▸ DATA SUPPLIED

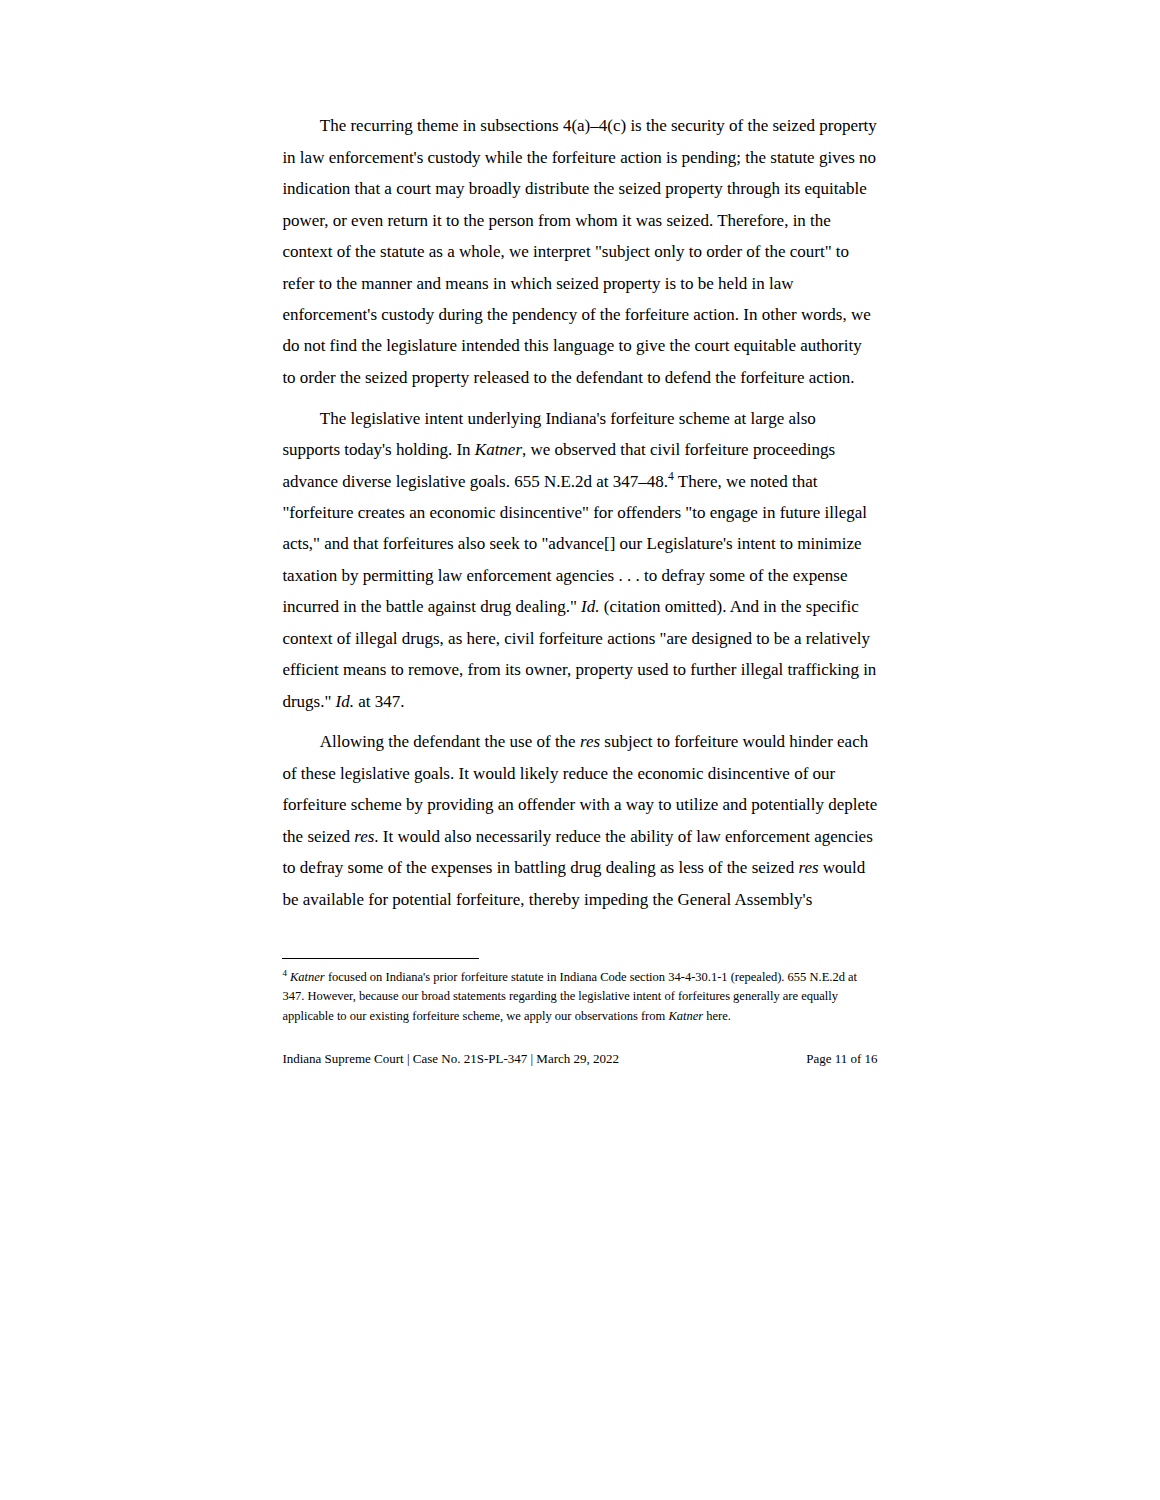The recurring theme in subsections 4(a)–4(c) is the security of the seized property in law enforcement's custody while the forfeiture action is pending; the statute gives no indication that a court may broadly distribute the seized property through its equitable power, or even return it to the person from whom it was seized. Therefore, in the context of the statute as a whole, we interpret "subject only to order of the court" to refer to the manner and means in which seized property is to be held in law enforcement's custody during the pendency of the forfeiture action. In other words, we do not find the legislature intended this language to give the court equitable authority to order the seized property released to the defendant to defend the forfeiture action.
The legislative intent underlying Indiana's forfeiture scheme at large also supports today's holding. In Katner, we observed that civil forfeiture proceedings advance diverse legislative goals. 655 N.E.2d at 347–48.4 There, we noted that "forfeiture creates an economic disincentive" for offenders "to engage in future illegal acts," and that forfeitures also seek to "advance[] our Legislature's intent to minimize taxation by permitting law enforcement agencies . . . to defray some of the expense incurred in the battle against drug dealing." Id. (citation omitted). And in the specific context of illegal drugs, as here, civil forfeiture actions "are designed to be a relatively efficient means to remove, from its owner, property used to further illegal trafficking in drugs." Id. at 347.
Allowing the defendant the use of the res subject to forfeiture would hinder each of these legislative goals. It would likely reduce the economic disincentive of our forfeiture scheme by providing an offender with a way to utilize and potentially deplete the seized res. It would also necessarily reduce the ability of law enforcement agencies to defray some of the expenses in battling drug dealing as less of the seized res would be available for potential forfeiture, thereby impeding the General Assembly's
4 Katner focused on Indiana's prior forfeiture statute in Indiana Code section 34-4-30.1-1 (repealed). 655 N.E.2d at 347. However, because our broad statements regarding the legislative intent of forfeitures generally are equally applicable to our existing forfeiture scheme, we apply our observations from Katner here.
Indiana Supreme Court | Case No. 21S-PL-347 | March 29, 2022 Page 11 of 16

▸ TO DO
Lines that hold the word "some" are the ones to copy from the entries above.

▸ TASK ANSWER
The legislative intent underlying Indiana's forfeiture scheme at large also supports today's holding. In Katner, we observed that civil forfeiture proceedings advance diverse legislative goals. 655 N.E.2d at 347–48.4 There, we noted that "forfeiture creates an economic disincentive" for offenders "to engage in future illegal acts," and that forfeitures also seek to "advance[] our Legislature's intent to minimize taxation by permitting law enforcement agencies . . . to defray some of the expense incurred in the battle against drug dealing." Id. (citation omitted). And in the specific context of illegal drugs, as here, civil forfeiture actions "are designed to be a relatively efficient means to remove, from its owner, property used to further illegal trafficking in drugs." Id. at 347.
Allowing the defendant the use of the res subject to forfeiture would hinder each of these legislative goals. It would likely reduce the economic disincentive of our forfeiture scheme by providing an offender with a way to utilize and potentially deplete the seized res. It would also necessarily reduce the ability of law enforcement agencies to defray some of the expenses in battling drug dealing as less of the seized res would be available for potential forfeiture, thereby impeding the General Assembly's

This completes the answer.